[Saved data entries]
-=-=-

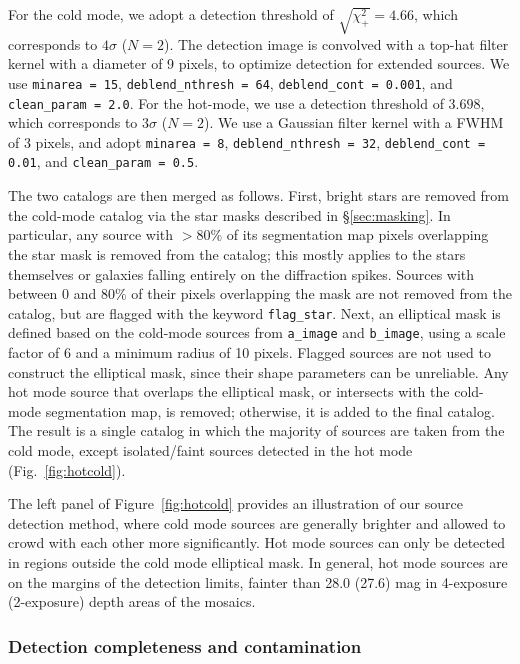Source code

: \documentclass[longauth]{aa}
\begin{document}
For the cold mode, we adopt a detection threshold of $\sqrt{\chi^2_+} = 4.66$, which corresponds to $4\sigma$ ($N=2$). 
The detection image is convolved with a top-hat  filter kernel with a diameter of 9 pixels, to optimize detection for extended sources.  We use \verb|minarea = 15|,  \verb|deblend_nthresh = 64|, \verb|deblend_cont = 0.001|, and \verb|clean_param = 2.0|. For the  hot-mode, we use a detection threshold of $3.698$, which corresponds to $3\sigma$ ($N=2$). We use a Gaussian filter kernel with a FWHM of 3 pixels, and adopt \verb|minarea = 8|,  \verb|deblend_nthresh = 32|, \verb|deblend_cont = 0.01|, and \verb|clean_param = 0.5|. 

The two catalogs are then merged as follows. First, bright stars are removed from the cold-mode catalog via the star masks described in \S\ref{sec:masking}. In particular, any source with $>80\%$ of its segmentation map pixels overlapping the star mask is removed from the catalog; this mostly applies to the stars themselves or galaxies falling entirely on the diffraction spikes. Sources with between 0 and 80\% of their pixels overlapping the mask are not removed from the catalog, but are flagged with the keyword \texttt{flag\_star}. Next, an elliptical mask is defined based on the cold-mode sources from \verb|a_image| and \verb|b_image|, using a scale factor of 6 and a minimum radius of 10 pixels. Flagged sources are not used to construct the elliptical mask, since their shape parameters can be unreliable. Any hot mode source that overlaps the elliptical mask, or intersects with the cold-mode segmentation map, is removed; otherwise, it is added to the final catalog. 
The result is a single catalog in which the majority of sources are taken from the cold mode, except isolated/faint sources detected in the hot mode (Fig.~\ref{fig:hotcold}). 

The left panel of Figure~\ref{fig:hotcold} provides an illustration of our  source detection method, where cold mode sources are generally brighter and allowed to crowd with each other more significantly.  Hot mode sources can only be detected in regions outside the cold mode elliptical mask. In general, hot mode sources are on the margins of the detection limits, fainter than 28.0 (27.6) mag in 4-exposure (2-exposure) depth areas of the mosaics.

\subsubsection{Detection completeness and contamination} \label{sec:hotcold-complete-contam}
\end{document}

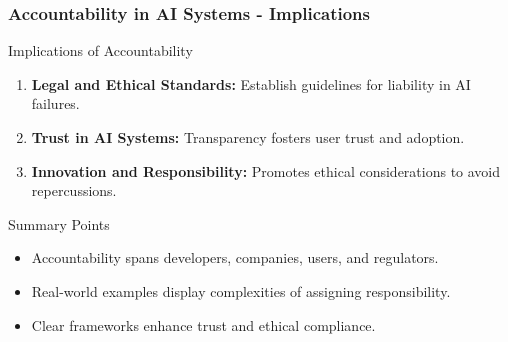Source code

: \documentclass[aspectratio=169]{beamer}
\begin{document}
\begin{frame}[fragile]
    \frametitle{Accountability in AI Systems - Implications}
    \begin{block}{Implications of Accountability}
        \begin{enumerate}
            \item \textbf{Legal and Ethical Standards:} Establish guidelines for liability in AI failures.
            \item \textbf{Trust in AI Systems:} Transparency fosters user trust and adoption.
            \item \textbf{Innovation and Responsibility:} Promotes ethical considerations to avoid repercussions.
        \end{enumerate}
    \end{block}
    
    \begin{block}{Summary Points}
        \begin{itemize}
            \item Accountability spans developers, companies, users, and regulators.
            \item Real-world examples display complexities of assigning responsibility.
            \item Clear frameworks enhance trust and ethical compliance.
        \end{itemize}
    \end{block}
\end{frame}
\end{document}
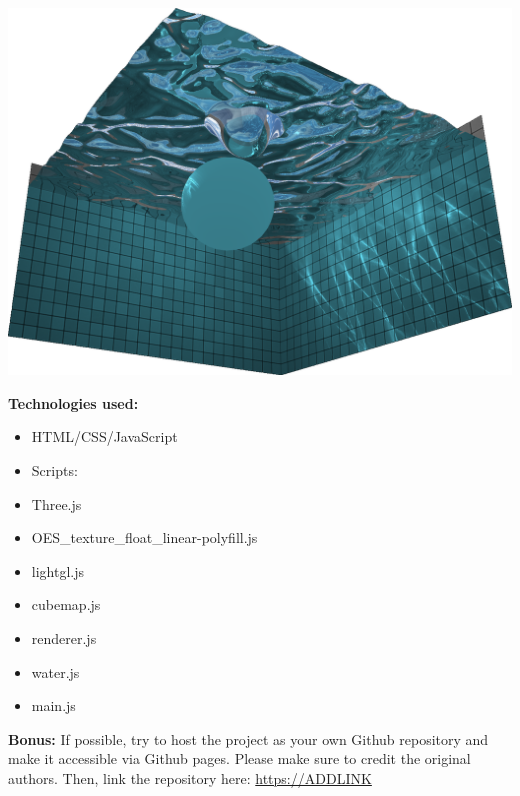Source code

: \documentclass[10pt,oneside,onecolumn,letterpaper]{article}
\begin{document}
\vspace{.5cm}
\noindent\includegraphics[width=\textwidth]{gfx/screenshot-madebyevan_webgl_water.png}

\vspace{1.0cm}

\noindent\textbf{Technologies used:}

\begin{itemize}
    \item HTML/CSS/JavaScript
    \item Scripts:
    \item Three.js
    \item OES\_texture\_float\_linear-polyfill.js
    \item lightgl.js
    \item cubemap.js
    \item renderer.js
    \item water.js
    \item main.js
\end{itemize}

\noindent\textbf{Bonus:} If possible, try to host the project as your own Github repository and make it accessible via Github pages. Please make sure to credit the original authors. Then, link the repository here: \url{https://ADDLINK}
\end{document}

-=-=-

> _What you will do_: Count how many lines in the data above include the string "Accountability", and write only that number.

> _Output for this task_: 3